O Superior Tribunal de Justiça (STJ) anulou a condenação do motorista que atropelou o ciclista Raul Aragão. A vítima morreu após ser atingida pelo veículo, em 2017, no acidente que ocorreu na L2 Norte, nas proximidades da Universidade de Brasília (UnB).

A Quinta Turma do STJ reconheceu que o laudo pericial feito por iniciativa da desembargadora Maria Ivatônia, do Tribunal de Justiça do Distrito Federal e dos Territórios (TJDFT), não poderia ter sido usado como prova principal para a condenação de Johann Homonnai.
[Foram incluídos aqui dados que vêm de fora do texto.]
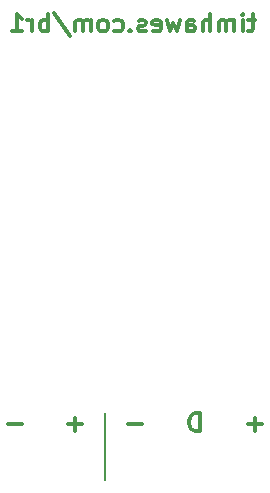
<source format=gbo>
G04 #@! TF.FileFunction,Legend,Bot*
%FSLAX46Y46*%
G04 Gerber Fmt 4.6, Leading zero omitted, Abs format (unit mm)*
G04 Created by KiCad (PCBNEW 0.201511091016+6303~30~ubuntu14.04.1-product) date Mon 09 Nov 2015 21:44:19 GMT*
%MOMM*%
G01*
G04 APERTURE LIST*
%ADD10C,0.100000*%
%ADD11C,0.200000*%
%ADD12C,0.300000*%
%ADD13R,3.000000X3.000000*%
%ADD14C,3.000000*%
%ADD15R,2.032000X1.727200*%
%ADD16O,2.032000X1.727200*%
%ADD17R,2.032000X2.032000*%
%ADD18O,2.032000X2.032000*%
%ADD19C,4.000000*%
G04 APERTURE END LIST*
D10*
D11*
X149860000Y-119253000D02*
X149860000Y-124968000D01*
D12*
X147891428Y-120249143D02*
X146748571Y-120249143D01*
X147320000Y-120820571D02*
X147320000Y-119677714D01*
X142811428Y-120249143D02*
X141668571Y-120249143D01*
X152971428Y-120249143D02*
X151828571Y-120249143D01*
X157872857Y-120820571D02*
X157872857Y-119320571D01*
X157515714Y-119320571D01*
X157301429Y-119392000D01*
X157158571Y-119534857D01*
X157087143Y-119677714D01*
X157015714Y-119963429D01*
X157015714Y-120177714D01*
X157087143Y-120463429D01*
X157158571Y-120606286D01*
X157301429Y-120749143D01*
X157515714Y-120820571D01*
X157872857Y-120820571D01*
X163131428Y-120249143D02*
X161988571Y-120249143D01*
X162560000Y-120820571D02*
X162560000Y-119677714D01*
X162579343Y-85987771D02*
X162007914Y-85987771D01*
X162365057Y-85487771D02*
X162365057Y-86773486D01*
X162293629Y-86916343D01*
X162150771Y-86987771D01*
X162007914Y-86987771D01*
X161507914Y-86987771D02*
X161507914Y-85987771D01*
X161507914Y-85487771D02*
X161579343Y-85559200D01*
X161507914Y-85630629D01*
X161436486Y-85559200D01*
X161507914Y-85487771D01*
X161507914Y-85630629D01*
X160793628Y-86987771D02*
X160793628Y-85987771D01*
X160793628Y-86130629D02*
X160722200Y-86059200D01*
X160579342Y-85987771D01*
X160365057Y-85987771D01*
X160222200Y-86059200D01*
X160150771Y-86202057D01*
X160150771Y-86987771D01*
X160150771Y-86202057D02*
X160079342Y-86059200D01*
X159936485Y-85987771D01*
X159722200Y-85987771D01*
X159579342Y-86059200D01*
X159507914Y-86202057D01*
X159507914Y-86987771D01*
X158793628Y-86987771D02*
X158793628Y-85487771D01*
X158150771Y-86987771D02*
X158150771Y-86202057D01*
X158222200Y-86059200D01*
X158365057Y-85987771D01*
X158579342Y-85987771D01*
X158722200Y-86059200D01*
X158793628Y-86130629D01*
X156793628Y-86987771D02*
X156793628Y-86202057D01*
X156865057Y-86059200D01*
X157007914Y-85987771D01*
X157293628Y-85987771D01*
X157436485Y-86059200D01*
X156793628Y-86916343D02*
X156936485Y-86987771D01*
X157293628Y-86987771D01*
X157436485Y-86916343D01*
X157507914Y-86773486D01*
X157507914Y-86630629D01*
X157436485Y-86487771D01*
X157293628Y-86416343D01*
X156936485Y-86416343D01*
X156793628Y-86344914D01*
X156222199Y-85987771D02*
X155936485Y-86987771D01*
X155650771Y-86273486D01*
X155365056Y-86987771D01*
X155079342Y-85987771D01*
X153936485Y-86916343D02*
X154079342Y-86987771D01*
X154365056Y-86987771D01*
X154507913Y-86916343D01*
X154579342Y-86773486D01*
X154579342Y-86202057D01*
X154507913Y-86059200D01*
X154365056Y-85987771D01*
X154079342Y-85987771D01*
X153936485Y-86059200D01*
X153865056Y-86202057D01*
X153865056Y-86344914D01*
X154579342Y-86487771D01*
X153293628Y-86916343D02*
X153150771Y-86987771D01*
X152865056Y-86987771D01*
X152722199Y-86916343D01*
X152650771Y-86773486D01*
X152650771Y-86702057D01*
X152722199Y-86559200D01*
X152865056Y-86487771D01*
X153079342Y-86487771D01*
X153222199Y-86416343D01*
X153293628Y-86273486D01*
X153293628Y-86202057D01*
X153222199Y-86059200D01*
X153079342Y-85987771D01*
X152865056Y-85987771D01*
X152722199Y-86059200D01*
X152007913Y-86844914D02*
X151936485Y-86916343D01*
X152007913Y-86987771D01*
X152079342Y-86916343D01*
X152007913Y-86844914D01*
X152007913Y-86987771D01*
X150650770Y-86916343D02*
X150793627Y-86987771D01*
X151079341Y-86987771D01*
X151222199Y-86916343D01*
X151293627Y-86844914D01*
X151365056Y-86702057D01*
X151365056Y-86273486D01*
X151293627Y-86130629D01*
X151222199Y-86059200D01*
X151079341Y-85987771D01*
X150793627Y-85987771D01*
X150650770Y-86059200D01*
X149793627Y-86987771D02*
X149936485Y-86916343D01*
X150007913Y-86844914D01*
X150079342Y-86702057D01*
X150079342Y-86273486D01*
X150007913Y-86130629D01*
X149936485Y-86059200D01*
X149793627Y-85987771D01*
X149579342Y-85987771D01*
X149436485Y-86059200D01*
X149365056Y-86130629D01*
X149293627Y-86273486D01*
X149293627Y-86702057D01*
X149365056Y-86844914D01*
X149436485Y-86916343D01*
X149579342Y-86987771D01*
X149793627Y-86987771D01*
X148650770Y-86987771D02*
X148650770Y-85987771D01*
X148650770Y-86130629D02*
X148579342Y-86059200D01*
X148436484Y-85987771D01*
X148222199Y-85987771D01*
X148079342Y-86059200D01*
X148007913Y-86202057D01*
X148007913Y-86987771D01*
X148007913Y-86202057D02*
X147936484Y-86059200D01*
X147793627Y-85987771D01*
X147579342Y-85987771D01*
X147436484Y-86059200D01*
X147365056Y-86202057D01*
X147365056Y-86987771D01*
X145579342Y-85416343D02*
X146865056Y-87344914D01*
X145079341Y-86987771D02*
X145079341Y-85487771D01*
X145079341Y-86059200D02*
X144936484Y-85987771D01*
X144650770Y-85987771D01*
X144507913Y-86059200D01*
X144436484Y-86130629D01*
X144365055Y-86273486D01*
X144365055Y-86702057D01*
X144436484Y-86844914D01*
X144507913Y-86916343D01*
X144650770Y-86987771D01*
X144936484Y-86987771D01*
X145079341Y-86916343D01*
X143722198Y-86987771D02*
X143722198Y-85987771D01*
X143722198Y-86273486D02*
X143650770Y-86130629D01*
X143579341Y-86059200D01*
X143436484Y-85987771D01*
X143293627Y-85987771D01*
X142007913Y-86987771D02*
X142865056Y-86987771D01*
X142436484Y-86987771D02*
X142436484Y-85487771D01*
X142579341Y-85702057D01*
X142722199Y-85844914D01*
X142865056Y-85916343D01*
%LPC*%
D13*
X142240000Y-123190000D03*
D14*
X147320000Y-123190000D03*
X152400000Y-123190000D03*
X157480000Y-123190000D03*
X162560000Y-123190000D03*
D15*
X163830000Y-104140000D03*
D16*
X163830000Y-106680000D03*
X163830000Y-109220000D03*
X163830000Y-111760000D03*
X163830000Y-114300000D03*
X163830000Y-116840000D03*
D15*
X140970000Y-103505000D03*
D16*
X140970000Y-106045000D03*
X140970000Y-108585000D03*
D17*
X141605000Y-94615000D03*
D18*
X144145000Y-94615000D03*
D17*
X141605000Y-97790000D03*
D18*
X144145000Y-97790000D03*
D19*
X144780000Y-112544860D03*
X144780000Y-118544340D03*
X149479000Y-115544600D03*
M02*

</source>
Uma perícia inicial, feita em primeira instância no TJDFT, não apontou a causa da colisão do carro com o ciclista. Em segunda instância, o TJDFT confirmou a condenação do motorista com base em outro laudo, realizado a pedido da desembargadora, que apontava excesso de velocidade como causa determinante do acidente.

O voto do ministro Reynaldo Soares da Fonseca foi seguido pelos colegas da Quinta Turma. O magistrado entendeu que, de acordo com o Código de Processo Penal, a desembargadora poderia requerer diligências no processo, mas “estas devem ser meramente supletivas, sem extrapolar o âmbito das provas já produzidas”. Para Fonseca, o laudo de iniciativa da desembargadora do TJDFT acabou sendo a prova principal, e não complementar.

“Ademais, constata-se o efetivo prejuízo gerado à defesa, uma vez que a condenação foi confirmada com fundamento na mencionada prova”, disse o magistrado. A partir da anulação no STJ, o caso deve voltar à segunda instância do TJDFT para novo julgamento.

Advogado do motorista, Cleber Lopes explicou à coluna que, como a condenação em primeira instância ocorreu em 2018, ou seja, há mais de quatro anos, a sentença prescreveu. Assim, o réu não terá de cumprir a pena de 2 anos de detenção aplicada pela 8ª Vara Criminal de Brasília e não caberia mais recurso, por causa da prescrição.

O outro lado

Mãe de Raul Aragão, Renata Aragão, 62 anos, disse ao Metrópoles que está decepcionada com o Judiciário: “Foi uma surpresa muito inesperada e desagradável. Uma perda muito grande para a sociedade e para as vítimas de trânsito”. Ela afirmou que não pretende insistir em um recurso porque acredita ser “muito difícil de conseguir reverter” a decisão do STJ.